Schools that aren’t cash rich or don’t compete in conferences like the Southeastern Conference, the Big Ten or the Pac-12, will probably be forced to reevaluate where athletics fit in.

“This should provoke lots and lots of dialogue within conferences and schools about what their real mission is,” Edel said in an interview. “Is it just a platform for the pros? Or is it to get a degree? Or something in between those two things?”

The situation could lead schools to cut programs that lose money and focus on breadwinners like football and men’s and women’s basketball.

Smaller schools already struggle to offer the facilities and perks that come with top-tier programs, even before confronting the idea of shelling out thousands of dollars for new laptops and cash for academic awards.

While the ruling was narrow in nature and will keep unfettered “pay for play” off the table for now, Justice Brett Kavanaugh ripped the NCAA as an organization and appeared to open the door to even more player compensation in the future.
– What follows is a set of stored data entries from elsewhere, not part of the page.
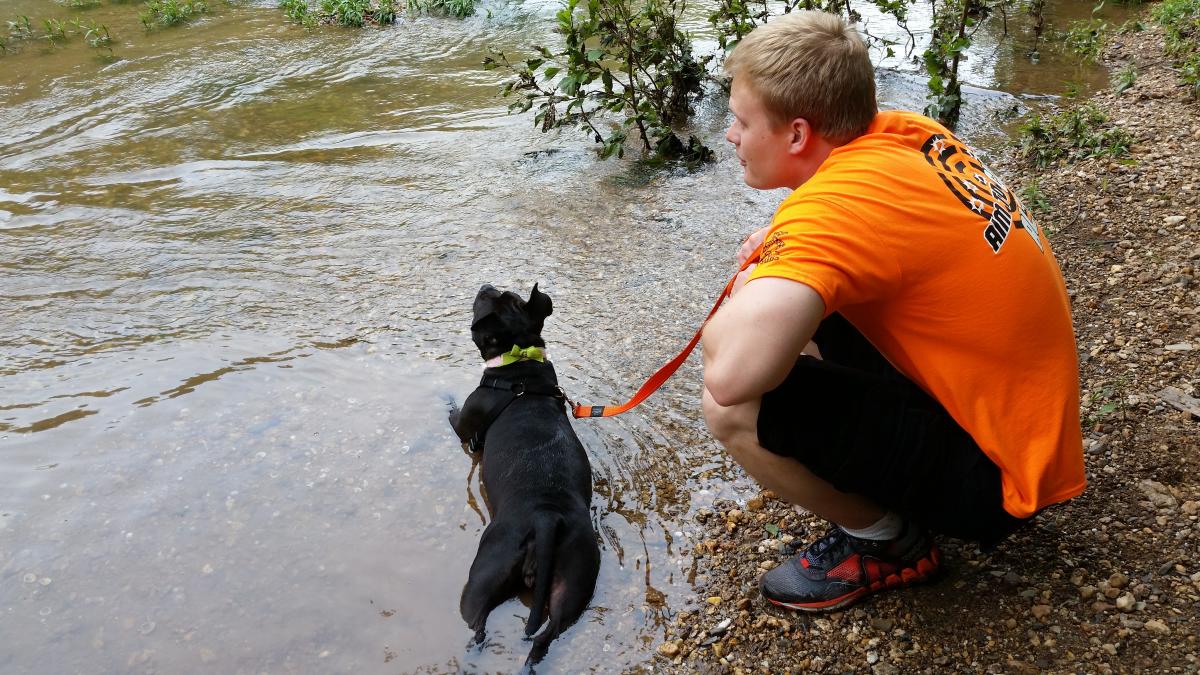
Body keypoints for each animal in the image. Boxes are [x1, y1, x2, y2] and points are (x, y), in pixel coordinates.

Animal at [448, 282, 600, 662]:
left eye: (488, 300)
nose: (486, 285)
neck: (520, 363)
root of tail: (546, 517)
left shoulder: (465, 423)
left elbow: (454, 415)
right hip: (576, 576)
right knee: (549, 632)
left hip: (485, 572)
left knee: (478, 623)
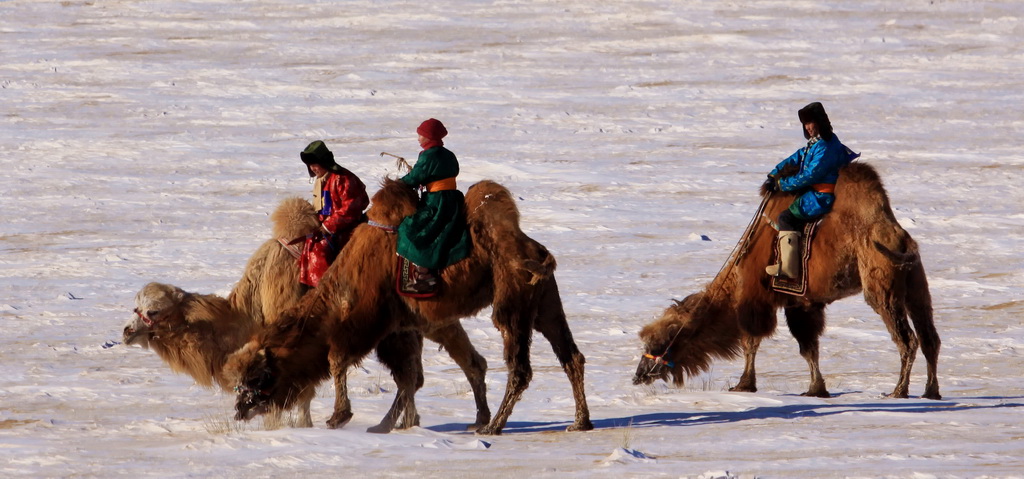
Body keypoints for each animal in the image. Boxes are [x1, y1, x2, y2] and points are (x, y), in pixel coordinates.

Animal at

“Nowhere else in America can businesses get away with agreeing not to pay their workers a fair market rate on the theory that their product is defined by not paying their workers a fair market rate,” Kavanaugh wrote in a separate opinion.

Separate fight

Monday’s ruling is separate from the ongoing battle between the NCAA, Congress and various states over whether athletes can be compensated for the use of their name, image and likeness, or NIL. On July 1, athletes in at least six states will be able to earn money from things like posts on social media and autographs.

That stands to create a further divide. Not just across states, but for different programs and conferences that are in a better position to offer athletes a marketing platform.

“We have a great plan in place for that,” said Gonzaga’s Standiford, who takes over as director on Aug. 31.

The NCAA is pushing for a national standard that will level the playing field for the states that won’t have regulations in effect at the start of the month, but it is unclear how quickly the organization can piece together a policy.

“The NCAA has traditionally hid behind bureaucracy, and they’ve put their head in the sand,” said Noel LaMontagne, who provides financial guidance to athletes and entertainers at the Verdence/Pro division of Verdence Capital Advisors. “They just have been extremely resistant in doing anything until they are forced to do it.”

NIL legislation will allow athletes who compete in sports that don’t typically generate revenue for their schools to take advantage of their images on social media. This would help gymnastics stars and softball players.

Collective bargaining

As the door to college athlete pay gets kicked open, schools have another potential worry—that their rosters come to be seen under law as employees instead of students. That includes a risk of unionization.

That’s one of the ideas being floated as Congress debates a national standard for student athlete compensation. Senators Chris Murphy, a Connecticut Democrat, and Bernie Sanders, an independent from Vermont, have introduced a bill that would give athletes the right to union representation and to collectively bargain with colleges and across conferences.